• [EXCERPTED PASSAGE]:
○ ○ ○ ○ ○ ○ ○

The US passed China with a supercomputer capable of as many calculations per second as 6.3 billion humans
Oak Ridge National Laboratory (ORNL) together with IBM and Nvidia celebrated the official unveiling of the Department of Energy (DOE) Summit supercomputer today at an event presided over by DOE Secretary Rick Perry. The partners, who collaborated to design and build the estimated $200-million dollar machine under the CORAL procurement program, heralded it as the world’s most powerful supercomputer with 200 peak petaflops for high-performance computing workloads and 3.3 peak exaops for emerging AI workloads.
The deployment encompasses 4,608 compute nodes, each containing two 22-core IBM Power9 processors and six Nvidia Tesla V100 GPUs, interconnected with dual-rail Mellanox EDR 100Gb/s InfiniBand. Summit is said to offer 8X more performance than its predecessor, Titan, which spans 18,688 AMD-Nvidia nodes. The new supercomputer has a power footprint of 13MW, not a significant increase over Titan’s 9MW considering the massive performance leap.
Perry upheld Summit’s installation as a sign of the United States’ global competitiveness and technological leadership:
“We know we’re in a competition and we know that this competition is real and it matters who gets there first,” said Perry. “Today [we] show the rest of the world that America is back in the game and we’re back in the game in a big way. Our national security, our economics, our scientific discovery, our energy research will be affected in a powerful way.”

○ ○ ○ ○ ○ ○ ○

• [DATA EXTRACT]:

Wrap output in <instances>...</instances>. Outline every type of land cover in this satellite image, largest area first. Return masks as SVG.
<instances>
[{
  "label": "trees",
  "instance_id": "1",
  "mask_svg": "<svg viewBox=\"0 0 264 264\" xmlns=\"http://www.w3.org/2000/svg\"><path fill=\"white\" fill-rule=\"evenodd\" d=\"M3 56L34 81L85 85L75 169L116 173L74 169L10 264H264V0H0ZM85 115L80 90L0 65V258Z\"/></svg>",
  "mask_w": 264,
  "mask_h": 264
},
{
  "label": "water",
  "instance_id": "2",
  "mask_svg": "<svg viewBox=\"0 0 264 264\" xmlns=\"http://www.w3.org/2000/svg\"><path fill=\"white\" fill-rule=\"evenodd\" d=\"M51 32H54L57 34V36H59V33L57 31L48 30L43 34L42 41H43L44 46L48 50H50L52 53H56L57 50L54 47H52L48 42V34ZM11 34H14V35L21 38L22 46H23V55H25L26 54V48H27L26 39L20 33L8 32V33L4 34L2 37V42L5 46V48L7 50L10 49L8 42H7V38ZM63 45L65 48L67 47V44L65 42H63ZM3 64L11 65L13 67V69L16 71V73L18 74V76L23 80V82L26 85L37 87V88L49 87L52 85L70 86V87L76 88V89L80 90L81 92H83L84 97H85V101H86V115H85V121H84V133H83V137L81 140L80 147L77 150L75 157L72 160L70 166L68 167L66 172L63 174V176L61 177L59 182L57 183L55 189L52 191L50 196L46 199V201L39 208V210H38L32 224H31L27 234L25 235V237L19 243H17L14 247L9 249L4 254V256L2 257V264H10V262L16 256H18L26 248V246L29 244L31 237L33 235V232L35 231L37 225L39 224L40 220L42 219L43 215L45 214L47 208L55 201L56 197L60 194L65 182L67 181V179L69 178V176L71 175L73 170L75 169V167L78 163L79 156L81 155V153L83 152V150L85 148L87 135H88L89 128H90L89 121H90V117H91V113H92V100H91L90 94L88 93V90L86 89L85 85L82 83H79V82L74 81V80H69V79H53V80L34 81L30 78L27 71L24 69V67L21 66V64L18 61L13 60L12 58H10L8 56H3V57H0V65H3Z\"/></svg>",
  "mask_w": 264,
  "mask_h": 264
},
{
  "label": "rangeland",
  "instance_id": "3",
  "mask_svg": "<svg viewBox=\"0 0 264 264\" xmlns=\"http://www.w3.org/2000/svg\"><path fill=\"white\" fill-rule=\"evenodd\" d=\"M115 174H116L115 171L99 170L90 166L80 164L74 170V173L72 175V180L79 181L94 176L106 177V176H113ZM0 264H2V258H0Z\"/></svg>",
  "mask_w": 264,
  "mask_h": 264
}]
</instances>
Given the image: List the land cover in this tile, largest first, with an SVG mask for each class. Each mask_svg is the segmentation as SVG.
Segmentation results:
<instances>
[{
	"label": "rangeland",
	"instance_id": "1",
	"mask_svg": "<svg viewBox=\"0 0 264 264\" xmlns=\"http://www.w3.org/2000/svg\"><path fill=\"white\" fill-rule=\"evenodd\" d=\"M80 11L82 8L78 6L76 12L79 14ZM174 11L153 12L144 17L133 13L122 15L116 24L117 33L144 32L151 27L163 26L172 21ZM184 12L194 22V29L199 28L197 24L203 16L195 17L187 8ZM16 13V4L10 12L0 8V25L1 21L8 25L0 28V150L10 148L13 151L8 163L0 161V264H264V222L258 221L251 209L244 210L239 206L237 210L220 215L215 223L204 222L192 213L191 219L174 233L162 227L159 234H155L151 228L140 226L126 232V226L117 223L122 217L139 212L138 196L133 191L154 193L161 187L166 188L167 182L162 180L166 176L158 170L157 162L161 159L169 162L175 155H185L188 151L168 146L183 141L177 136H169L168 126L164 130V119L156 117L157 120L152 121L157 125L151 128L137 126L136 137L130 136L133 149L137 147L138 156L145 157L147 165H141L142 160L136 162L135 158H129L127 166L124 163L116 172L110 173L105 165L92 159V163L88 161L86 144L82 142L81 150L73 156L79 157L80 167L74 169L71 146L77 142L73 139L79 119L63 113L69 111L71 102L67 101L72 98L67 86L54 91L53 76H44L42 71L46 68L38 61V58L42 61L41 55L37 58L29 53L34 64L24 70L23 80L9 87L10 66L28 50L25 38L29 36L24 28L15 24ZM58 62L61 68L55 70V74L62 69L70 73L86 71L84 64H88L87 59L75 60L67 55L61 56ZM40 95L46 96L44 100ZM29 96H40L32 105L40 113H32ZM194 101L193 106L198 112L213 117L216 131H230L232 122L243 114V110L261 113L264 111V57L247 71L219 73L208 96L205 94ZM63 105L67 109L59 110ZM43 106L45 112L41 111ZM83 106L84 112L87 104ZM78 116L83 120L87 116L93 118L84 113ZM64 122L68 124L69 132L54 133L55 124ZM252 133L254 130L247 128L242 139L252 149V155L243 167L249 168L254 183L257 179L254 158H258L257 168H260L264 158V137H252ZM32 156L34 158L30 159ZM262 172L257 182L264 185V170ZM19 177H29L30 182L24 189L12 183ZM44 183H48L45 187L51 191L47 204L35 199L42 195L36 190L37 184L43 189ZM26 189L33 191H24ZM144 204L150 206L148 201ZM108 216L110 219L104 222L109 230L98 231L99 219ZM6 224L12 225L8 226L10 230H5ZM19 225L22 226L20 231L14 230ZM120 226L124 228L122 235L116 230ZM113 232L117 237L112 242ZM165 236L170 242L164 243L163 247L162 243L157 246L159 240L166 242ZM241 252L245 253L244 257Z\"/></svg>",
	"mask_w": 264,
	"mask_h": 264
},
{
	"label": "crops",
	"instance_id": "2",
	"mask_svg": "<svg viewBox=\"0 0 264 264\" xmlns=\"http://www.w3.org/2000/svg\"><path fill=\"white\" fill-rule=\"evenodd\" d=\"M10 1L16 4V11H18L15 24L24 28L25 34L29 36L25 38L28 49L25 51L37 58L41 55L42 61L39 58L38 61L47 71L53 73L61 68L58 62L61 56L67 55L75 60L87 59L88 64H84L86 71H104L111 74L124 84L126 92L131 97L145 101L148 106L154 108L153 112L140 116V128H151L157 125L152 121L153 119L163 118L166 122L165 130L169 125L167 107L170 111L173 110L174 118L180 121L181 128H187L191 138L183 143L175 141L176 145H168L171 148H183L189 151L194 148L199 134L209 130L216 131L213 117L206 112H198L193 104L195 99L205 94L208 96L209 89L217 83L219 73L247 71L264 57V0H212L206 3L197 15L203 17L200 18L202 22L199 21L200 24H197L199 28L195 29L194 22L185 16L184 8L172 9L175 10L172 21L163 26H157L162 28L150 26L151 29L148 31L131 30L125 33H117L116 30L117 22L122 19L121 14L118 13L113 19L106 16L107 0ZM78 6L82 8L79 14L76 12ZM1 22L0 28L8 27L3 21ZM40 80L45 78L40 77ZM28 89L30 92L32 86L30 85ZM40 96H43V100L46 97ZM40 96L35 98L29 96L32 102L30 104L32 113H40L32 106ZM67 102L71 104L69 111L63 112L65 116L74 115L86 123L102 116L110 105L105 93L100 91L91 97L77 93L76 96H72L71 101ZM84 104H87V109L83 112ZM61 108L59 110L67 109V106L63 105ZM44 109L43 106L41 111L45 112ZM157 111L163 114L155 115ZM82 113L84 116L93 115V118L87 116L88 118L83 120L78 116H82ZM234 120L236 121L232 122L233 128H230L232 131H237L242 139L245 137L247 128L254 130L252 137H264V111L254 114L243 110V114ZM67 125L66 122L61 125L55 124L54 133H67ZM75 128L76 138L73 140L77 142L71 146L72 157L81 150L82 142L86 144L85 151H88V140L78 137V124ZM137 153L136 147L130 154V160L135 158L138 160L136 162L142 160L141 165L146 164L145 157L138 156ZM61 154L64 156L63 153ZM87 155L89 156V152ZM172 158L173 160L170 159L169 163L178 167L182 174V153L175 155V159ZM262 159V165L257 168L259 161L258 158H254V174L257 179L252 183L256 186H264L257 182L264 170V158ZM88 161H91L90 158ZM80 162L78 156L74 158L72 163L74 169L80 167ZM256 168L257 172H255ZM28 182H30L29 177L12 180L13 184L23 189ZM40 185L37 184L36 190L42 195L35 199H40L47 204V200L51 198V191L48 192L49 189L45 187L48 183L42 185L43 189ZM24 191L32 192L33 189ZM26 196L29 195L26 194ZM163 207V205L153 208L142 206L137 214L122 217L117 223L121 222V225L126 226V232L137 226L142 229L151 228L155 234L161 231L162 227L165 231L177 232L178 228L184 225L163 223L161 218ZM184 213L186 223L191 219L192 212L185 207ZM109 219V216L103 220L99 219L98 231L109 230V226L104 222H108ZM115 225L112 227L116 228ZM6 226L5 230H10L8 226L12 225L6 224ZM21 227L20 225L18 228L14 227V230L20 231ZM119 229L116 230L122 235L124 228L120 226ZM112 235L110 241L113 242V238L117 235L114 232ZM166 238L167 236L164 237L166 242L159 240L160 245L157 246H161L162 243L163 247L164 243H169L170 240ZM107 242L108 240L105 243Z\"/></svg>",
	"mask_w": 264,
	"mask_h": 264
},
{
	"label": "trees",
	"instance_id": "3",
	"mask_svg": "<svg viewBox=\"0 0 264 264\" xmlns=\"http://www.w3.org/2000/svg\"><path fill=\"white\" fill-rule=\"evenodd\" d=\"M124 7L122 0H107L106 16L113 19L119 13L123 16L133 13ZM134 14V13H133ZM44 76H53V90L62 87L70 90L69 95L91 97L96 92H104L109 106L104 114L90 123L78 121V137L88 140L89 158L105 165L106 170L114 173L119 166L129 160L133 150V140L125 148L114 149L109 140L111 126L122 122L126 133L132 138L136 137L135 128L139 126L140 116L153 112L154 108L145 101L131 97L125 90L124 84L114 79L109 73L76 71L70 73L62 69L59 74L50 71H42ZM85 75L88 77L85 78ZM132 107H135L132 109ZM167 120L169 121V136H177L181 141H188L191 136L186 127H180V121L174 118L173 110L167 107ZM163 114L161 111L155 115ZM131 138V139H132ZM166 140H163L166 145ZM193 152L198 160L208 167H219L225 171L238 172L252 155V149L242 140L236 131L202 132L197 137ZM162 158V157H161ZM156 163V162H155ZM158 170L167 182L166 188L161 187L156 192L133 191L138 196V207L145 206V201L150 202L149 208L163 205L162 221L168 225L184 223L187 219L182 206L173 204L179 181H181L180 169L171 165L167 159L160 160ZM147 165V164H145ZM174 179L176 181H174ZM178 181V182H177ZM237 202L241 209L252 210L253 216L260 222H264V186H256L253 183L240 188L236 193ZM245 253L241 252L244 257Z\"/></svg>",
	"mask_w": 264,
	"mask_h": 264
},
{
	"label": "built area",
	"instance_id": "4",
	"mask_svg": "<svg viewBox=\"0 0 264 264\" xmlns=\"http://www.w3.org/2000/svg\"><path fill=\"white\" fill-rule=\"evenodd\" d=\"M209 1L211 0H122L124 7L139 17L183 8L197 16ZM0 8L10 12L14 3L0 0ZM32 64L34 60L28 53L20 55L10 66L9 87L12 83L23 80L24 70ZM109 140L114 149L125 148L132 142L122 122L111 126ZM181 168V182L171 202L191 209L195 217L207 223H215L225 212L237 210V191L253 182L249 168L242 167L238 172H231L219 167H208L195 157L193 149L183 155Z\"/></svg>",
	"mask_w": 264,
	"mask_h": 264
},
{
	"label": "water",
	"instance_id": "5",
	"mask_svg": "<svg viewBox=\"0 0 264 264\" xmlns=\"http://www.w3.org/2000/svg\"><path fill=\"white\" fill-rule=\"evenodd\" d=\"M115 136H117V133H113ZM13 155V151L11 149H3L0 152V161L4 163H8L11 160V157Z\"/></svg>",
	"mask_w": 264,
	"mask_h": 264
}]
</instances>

○ ○ ○ ○ ○ ○ ○

• [REQUIRED WORK]:
Write the next part of the article on the Summit supercomputer's unveiling, starting after Perry's quoted remarks.

• [EXERCISE RESPONSE]:
Perry warned however that the U.S. also faces a challenge. “There are other nations that are racing to develop their technology; if we’re not dedicated and determined, the leadership we enjoy today could be the leadership of tomorrow and we don’t want that,” he said.
While this soft-launch (formal acceptance is scheduled for later this year) is an important milestone that is generating wide media attention, the HPC community proper is still awaiting and expects hard benchmarks; they won’t have to wait too much longer with the next Top500 list due out in two weeks. If Summit achieves the Linpack score that we’ve heard projected, roughly 120-petaflops, the United States could retake the Top500 crown from China, pending no surprises. China has held the top of the list since 2013 with the debut of the 33.9-petaflops (Linpack) Tianhe-2A. That machine fell to number two in 2016, when China stood up the 93-petaflops (Linpack) Sunway TaihuLight, which still holds the number one spot. The fastest U.S. machine is still the Oak Ridge Titan supercomputer, which entered the list at the number one position in November 2012 (with 17.6 Linpack petaflops) and now ranks fifth.